When I was 5 or 6, one of the neighborhood kids had a pair of boxing gloves so of course we had to try them out. My problem was that most of the kids were older and I soon found myself pinned by a kid twice my size punching me in the head (yeah, that’s how we boxed in Pico Rivera). As a result, I was hospitalized, almost paralyzed, and in traction for 3 days with a dislocated neck.
Recently I’ve felt paralyzed trying to write. It’s like I’ve been punched and left in traction because of some hard things happening to family and close friends. It’s hard not to let emotions completely control your thoughts and with me these thoughts would surface every time I would begin to write and no matter what the subject was, my emotions would begin to poison everything that I wrote. It was like I was writing at someone instead of to or for them.

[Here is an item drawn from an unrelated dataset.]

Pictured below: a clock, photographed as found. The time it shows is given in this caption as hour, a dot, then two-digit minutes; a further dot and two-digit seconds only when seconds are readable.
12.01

People don’t respond well to you blasting their issues (I don’t). But people also have a hard time letting go of the issues and problems they see (I do). Wanting to fix the issues is part of what motivates us to make a difference in the world as well as in the people we know and love, but we need to remember that the goal is not to win the argument, but the heart, and we’re not going to win the heart by arguing!
Sometimes you have to care enough to speak to the issues and sometimes, like the prodigal son, you have to care enough to let people go and pray that someday they will see their issues. How do you know when to do which? It’s not always clear, but you can’t live paralyzed. Sometimes you just have to tenderly move forward living in the tension of them both.